"What a blessing it is that Norval got well!"
"Norval got well? Why Aunt, what do you mean?"
"Didn't they write to you about his being so sick?"
"No, not a word."
"Well, he was very low with scarlet fever, but he is able to be about now."
"Oh! how thankful I am! What if Norval had died, and I away!" And then I told of the lady I had met that was going to see her brother, perhaps already dead, and how it had brought with such force the thought of what such word would be to me about Norval. How little we know what God in His great loving kindness is sparing us!
I cannot tell you all the pleasure of this visit. To be at "Uncle John's" was like being at home; for we had always lived in the same village and on adjoining farms. Then too, we all had the story of the year to tell since they had left Pennsylvania for Nebraska. But the saddest story of all was the death of Dorsie's wife, Mary Jane, and baby Ruth, with malaria fever.

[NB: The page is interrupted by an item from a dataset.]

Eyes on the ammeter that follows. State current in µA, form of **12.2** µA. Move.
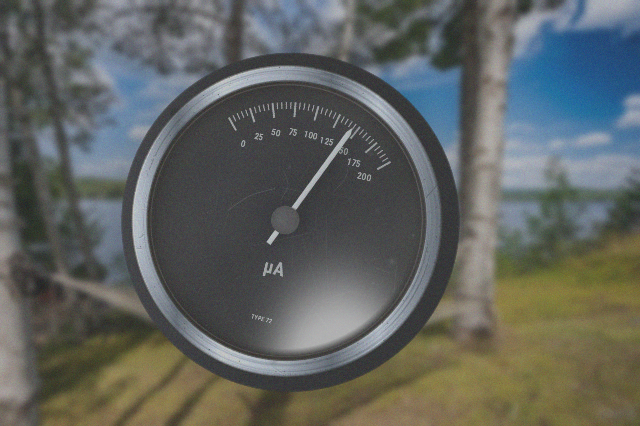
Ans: **145** µA
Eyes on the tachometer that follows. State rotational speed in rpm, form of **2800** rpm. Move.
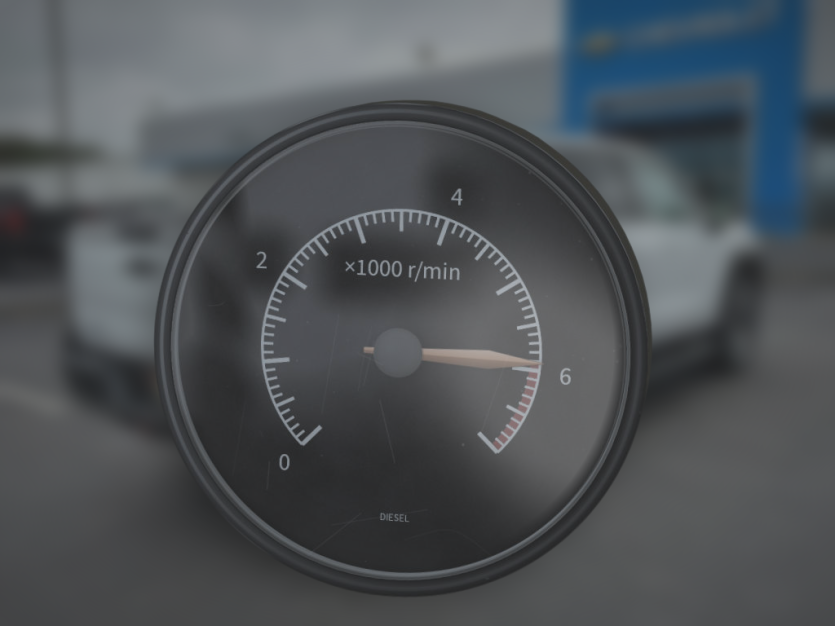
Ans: **5900** rpm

To tell you of this country, allow me to begin with Blue Springs—a town just one mile east, on the line of the U.P.R.R., and on the banks of the Big Blue river, which is a beautiful stream of great volume, and banks thickly wooded with heavy timber—honey locust, elm, box elder, burr oak, cottonwood, hickory, and black walnut. The trees and bushes grow down into the very water's edge, and dip their branches in its waves of blue. This river rises in Hamilton county, Nebraska, and joins the Republican river in Kansas. Is about 132 miles long.

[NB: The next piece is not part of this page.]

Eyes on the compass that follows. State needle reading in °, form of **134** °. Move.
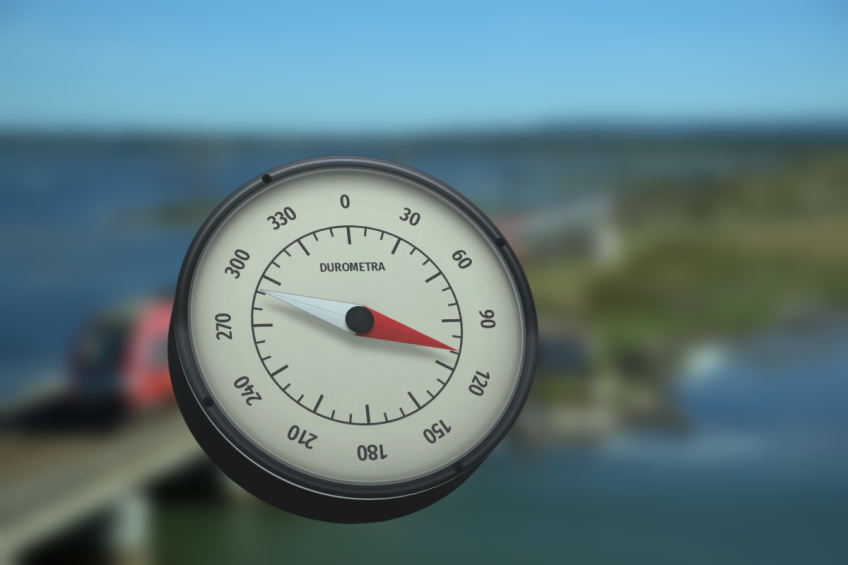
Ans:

I cannot do better than to give you Mr. Tyler's story as he gave it to us. He is a hale, hearty man of 82 years, yet looks scarce 70; and just as genteel in his bearing as though his lot had ever been cast among the cultured of our eastern cities, instead of among the early settlers of Nebraska, as well as with the soldiers of the Mexican war. He says:
"In 1859 I was going to join Johnston's army in Utah, but I landed in this place with only fifty cents in my pocket, and went to work for J. H. Johnston, who had taken the first claim, when the county was first surveyed and organized. About the only settlers here at that time were Jacob Poof, M. Stere, and Henry and Bill Elliott, for whom Bill creek is named. The houses were built of unhewn logs.